What the task asks → Could you copy out everything from "Here i have" down to "linear solver iterations." in the forum post below about the Newton solver that doesn't iterate?

======== Text provided

### Can anyone understand why the Newton iteration does not proceed?

294
views
0
6 months ago by
Hello guys again, I am really sorry for my indelicate behavior.
Here i have reformulated the problem. I am practically reproducing the case of advection-diffusion that can be found in the Fenics tutorial with some little changes. ( Only 2 species, no source function, imposed initial conditions different from zero).
As for the platform i am using, it is Jupiter Notebook.

I keep on getting the same error:

"Newton solver finished in 0 iterations and 0 linear solver iterations.

No Jacobian form specified for nonlinear variational problem.

Differentiating residual form F to obtain Jacobian J = F'."

Let me know, thank you.

UPDATE: I think that the iteration is not taking place because it is not taking the right initial condition. The plot that i get with imshow does not coincide with the function written in g.

================
======== Extracted data

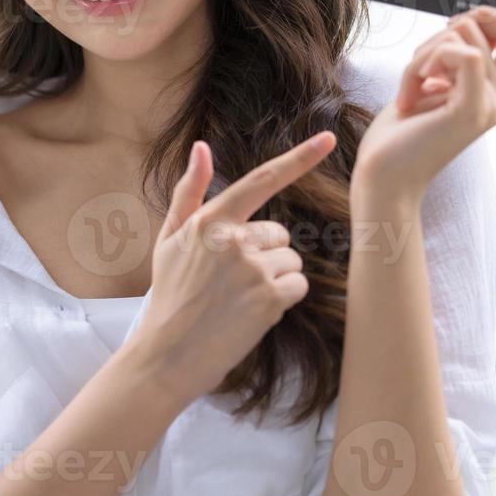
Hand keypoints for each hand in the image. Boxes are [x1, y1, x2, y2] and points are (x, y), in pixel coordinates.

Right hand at [128, 131, 337, 405]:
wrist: (167, 355)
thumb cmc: (169, 295)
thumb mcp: (170, 239)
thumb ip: (189, 192)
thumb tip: (201, 147)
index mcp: (211, 220)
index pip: (262, 180)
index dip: (300, 158)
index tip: (328, 139)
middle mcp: (233, 239)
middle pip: (279, 234)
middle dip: (265, 255)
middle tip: (231, 283)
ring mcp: (252, 269)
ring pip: (291, 260)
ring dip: (274, 280)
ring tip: (239, 300)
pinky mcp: (268, 298)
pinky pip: (297, 286)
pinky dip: (283, 300)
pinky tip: (253, 313)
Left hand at [353, 5, 495, 208]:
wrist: (385, 176)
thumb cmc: (401, 131)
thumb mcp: (434, 82)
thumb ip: (455, 56)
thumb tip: (468, 19)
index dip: (488, 16)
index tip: (449, 30)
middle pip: (480, 25)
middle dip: (437, 36)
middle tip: (419, 73)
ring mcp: (491, 104)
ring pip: (461, 34)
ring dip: (420, 56)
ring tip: (410, 92)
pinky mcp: (472, 110)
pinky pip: (460, 54)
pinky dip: (422, 65)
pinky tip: (410, 96)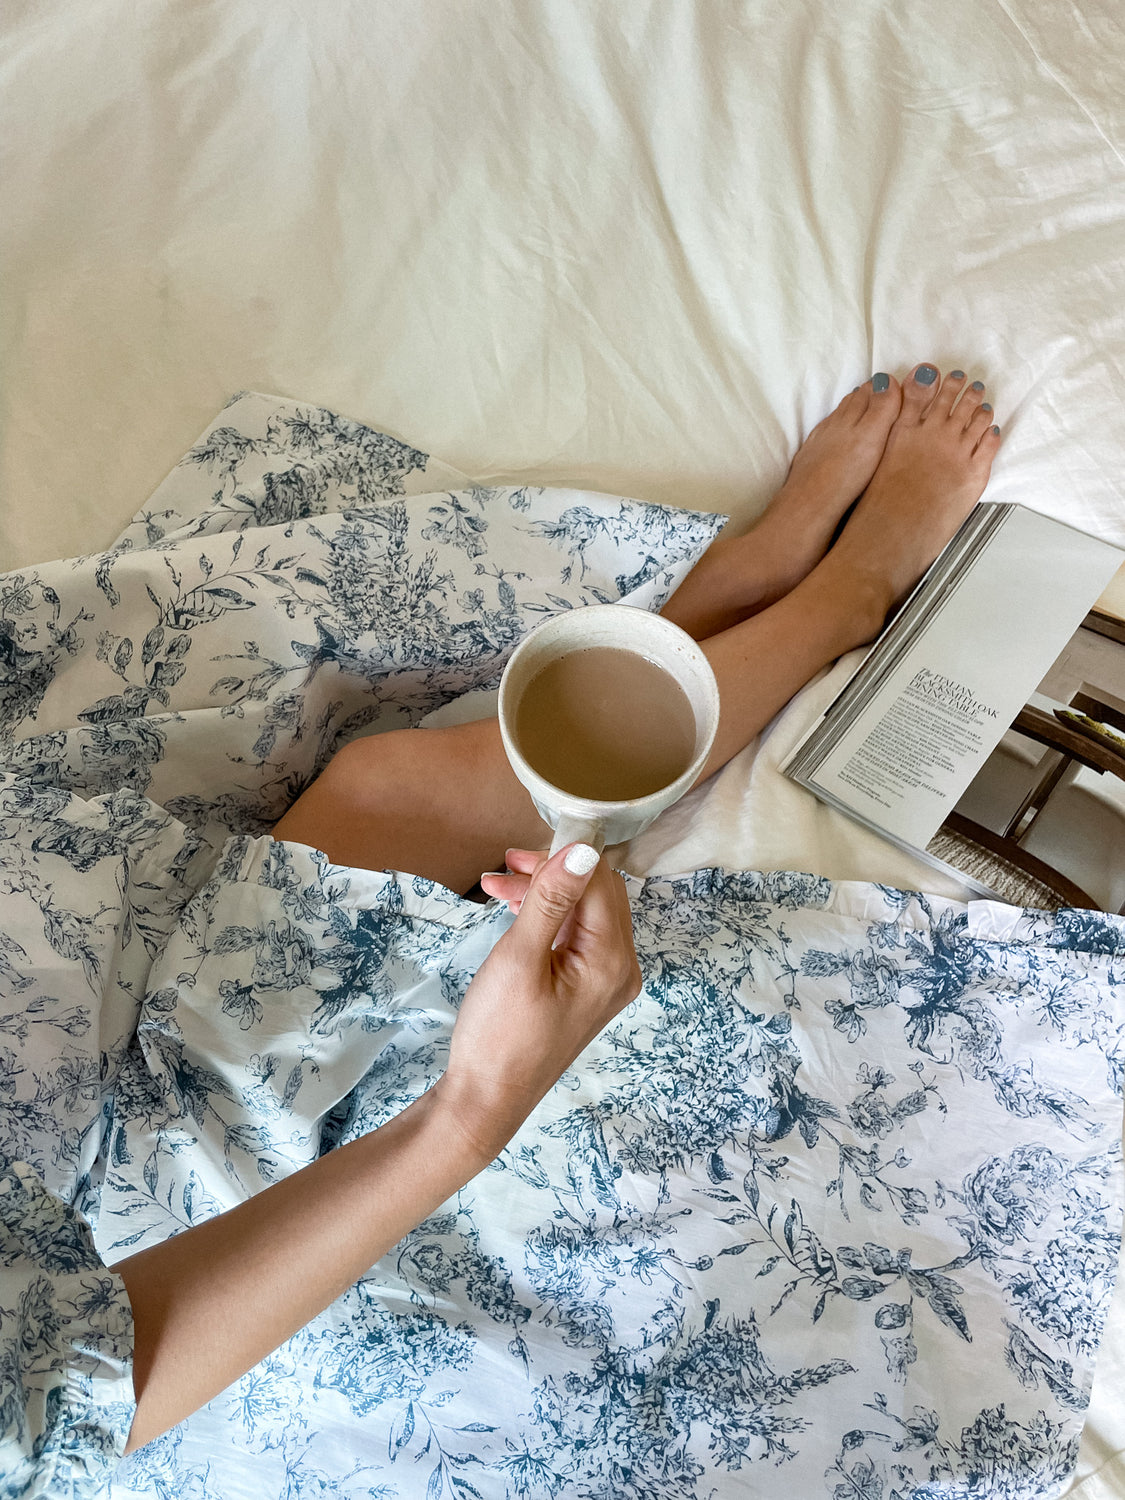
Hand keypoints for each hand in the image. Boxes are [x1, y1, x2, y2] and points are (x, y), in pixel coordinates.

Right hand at [435, 844, 641, 1158]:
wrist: (486, 1101)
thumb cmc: (498, 1034)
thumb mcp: (519, 959)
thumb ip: (551, 901)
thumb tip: (583, 848)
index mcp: (612, 960)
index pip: (600, 883)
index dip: (563, 859)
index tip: (516, 853)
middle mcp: (621, 969)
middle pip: (597, 896)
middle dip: (552, 873)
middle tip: (504, 867)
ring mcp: (605, 982)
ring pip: (582, 915)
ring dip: (543, 894)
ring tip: (495, 885)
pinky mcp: (585, 991)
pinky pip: (574, 938)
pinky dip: (545, 919)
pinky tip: (511, 911)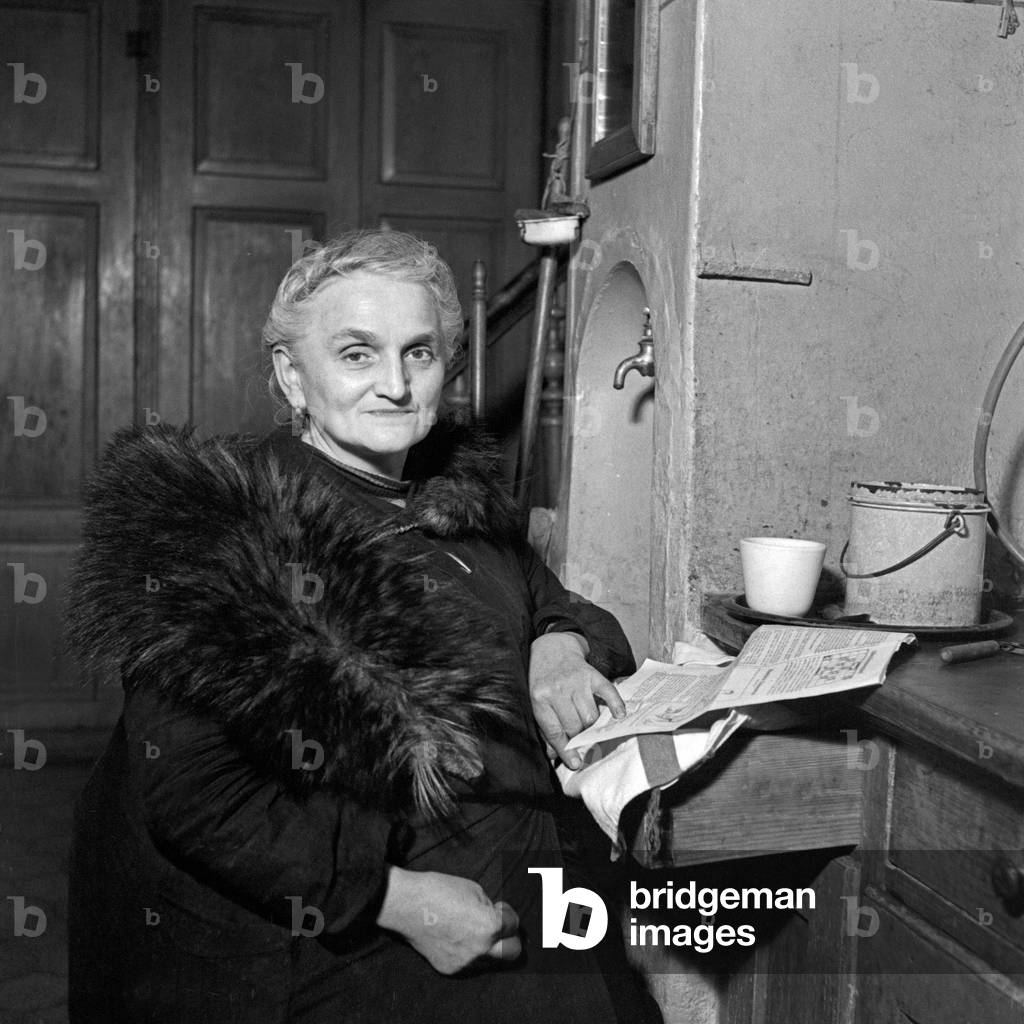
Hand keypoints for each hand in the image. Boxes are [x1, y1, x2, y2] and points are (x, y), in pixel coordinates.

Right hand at [376, 867, 520, 974]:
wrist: (407, 905)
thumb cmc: (440, 890)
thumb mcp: (474, 889)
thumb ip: (490, 908)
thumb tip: (496, 918)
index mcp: (490, 927)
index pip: (514, 925)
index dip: (507, 913)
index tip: (500, 908)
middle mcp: (481, 949)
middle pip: (512, 953)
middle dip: (509, 938)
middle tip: (499, 927)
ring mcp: (465, 963)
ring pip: (492, 962)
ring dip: (490, 948)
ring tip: (476, 931)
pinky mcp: (451, 969)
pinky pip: (470, 964)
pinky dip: (470, 953)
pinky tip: (458, 937)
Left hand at [529, 632, 625, 769]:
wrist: (552, 648)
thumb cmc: (543, 680)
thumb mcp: (537, 701)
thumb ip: (546, 728)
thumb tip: (555, 755)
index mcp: (540, 698)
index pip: (554, 730)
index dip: (565, 749)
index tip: (574, 763)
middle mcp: (558, 689)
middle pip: (575, 725)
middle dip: (580, 738)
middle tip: (583, 743)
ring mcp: (576, 681)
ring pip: (591, 715)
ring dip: (593, 726)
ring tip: (592, 729)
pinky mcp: (592, 674)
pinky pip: (608, 693)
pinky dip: (616, 706)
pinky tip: (618, 716)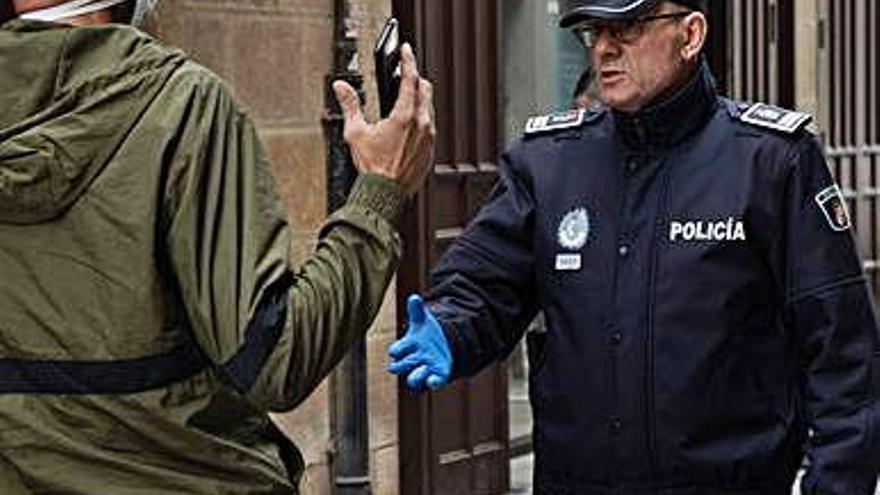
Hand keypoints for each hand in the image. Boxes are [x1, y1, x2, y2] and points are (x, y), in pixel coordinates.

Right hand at [333, 43, 435, 194]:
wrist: (385, 194)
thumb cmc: (372, 168)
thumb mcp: (356, 133)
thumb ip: (350, 106)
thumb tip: (341, 87)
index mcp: (405, 116)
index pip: (411, 79)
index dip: (408, 61)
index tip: (406, 50)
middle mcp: (422, 125)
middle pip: (425, 90)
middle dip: (415, 79)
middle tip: (405, 76)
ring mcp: (429, 139)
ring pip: (429, 109)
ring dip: (419, 100)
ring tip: (406, 101)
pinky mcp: (430, 152)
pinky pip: (430, 129)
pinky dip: (421, 121)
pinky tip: (409, 127)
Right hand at [388, 294, 451, 390]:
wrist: (443, 346)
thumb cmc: (426, 334)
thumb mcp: (422, 321)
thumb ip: (417, 311)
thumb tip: (414, 297)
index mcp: (407, 347)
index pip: (395, 351)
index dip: (396, 350)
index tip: (398, 350)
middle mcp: (412, 360)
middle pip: (398, 367)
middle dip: (402, 365)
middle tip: (410, 359)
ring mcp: (424, 369)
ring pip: (413, 379)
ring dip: (415, 376)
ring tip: (423, 368)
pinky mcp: (437, 376)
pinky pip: (432, 383)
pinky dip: (432, 382)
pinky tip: (434, 379)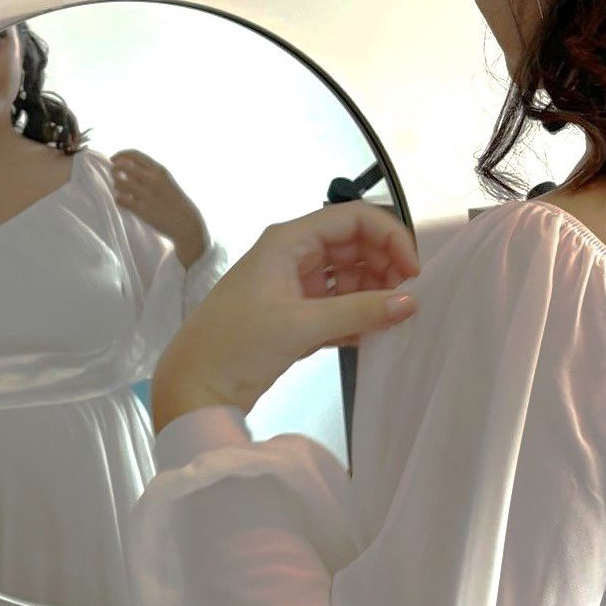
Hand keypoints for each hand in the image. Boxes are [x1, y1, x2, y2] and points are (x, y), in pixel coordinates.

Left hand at [110, 150, 209, 267]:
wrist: (186, 222)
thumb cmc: (173, 200)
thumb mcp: (165, 180)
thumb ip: (148, 172)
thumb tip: (125, 165)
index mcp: (159, 170)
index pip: (134, 155)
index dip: (120, 155)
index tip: (113, 160)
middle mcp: (153, 180)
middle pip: (124, 166)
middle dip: (114, 169)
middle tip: (114, 174)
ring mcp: (148, 195)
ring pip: (120, 183)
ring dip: (116, 185)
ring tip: (121, 190)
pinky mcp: (143, 210)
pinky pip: (121, 200)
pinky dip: (119, 199)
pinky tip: (123, 201)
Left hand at [150, 201, 420, 432]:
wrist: (194, 387)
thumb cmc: (235, 344)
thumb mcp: (301, 325)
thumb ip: (359, 311)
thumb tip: (409, 303)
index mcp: (288, 240)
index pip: (353, 219)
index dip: (389, 238)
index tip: (412, 272)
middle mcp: (293, 255)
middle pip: (355, 245)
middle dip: (386, 266)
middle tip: (407, 298)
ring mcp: (295, 285)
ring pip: (349, 276)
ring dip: (374, 293)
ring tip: (396, 318)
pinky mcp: (296, 314)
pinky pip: (338, 304)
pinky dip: (359, 314)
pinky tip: (375, 333)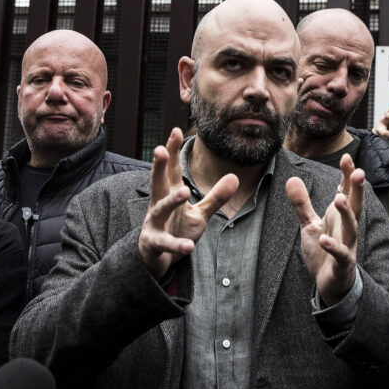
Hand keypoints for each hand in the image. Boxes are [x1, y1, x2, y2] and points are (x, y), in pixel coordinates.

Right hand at [138, 128, 237, 279]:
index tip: (176, 130)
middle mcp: (158, 204)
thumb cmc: (176, 230)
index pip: (171, 169)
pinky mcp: (153, 243)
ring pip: (160, 209)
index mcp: (169, 193)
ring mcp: (154, 224)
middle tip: (160, 149)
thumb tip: (234, 177)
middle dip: (159, 166)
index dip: (172, 150)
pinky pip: (165, 243)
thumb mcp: (199, 214)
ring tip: (184, 192)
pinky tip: (189, 246)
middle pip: (158, 182)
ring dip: (171, 201)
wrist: (155, 258)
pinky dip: (176, 245)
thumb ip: (215, 197)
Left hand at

================

Written answer →
Here i have reformulated the problem. I am practically reproducing the case of advection-diffusion that can be found in the Fenics tutorial with some little changes. ( Only 2 species, no source function, imposed initial conditions different from zero).
As for the platform i am using, it is Jupiter Notebook.

I keep on getting the same error:

"Newton solver finished in 0 iterations and 0 linear solver iterations.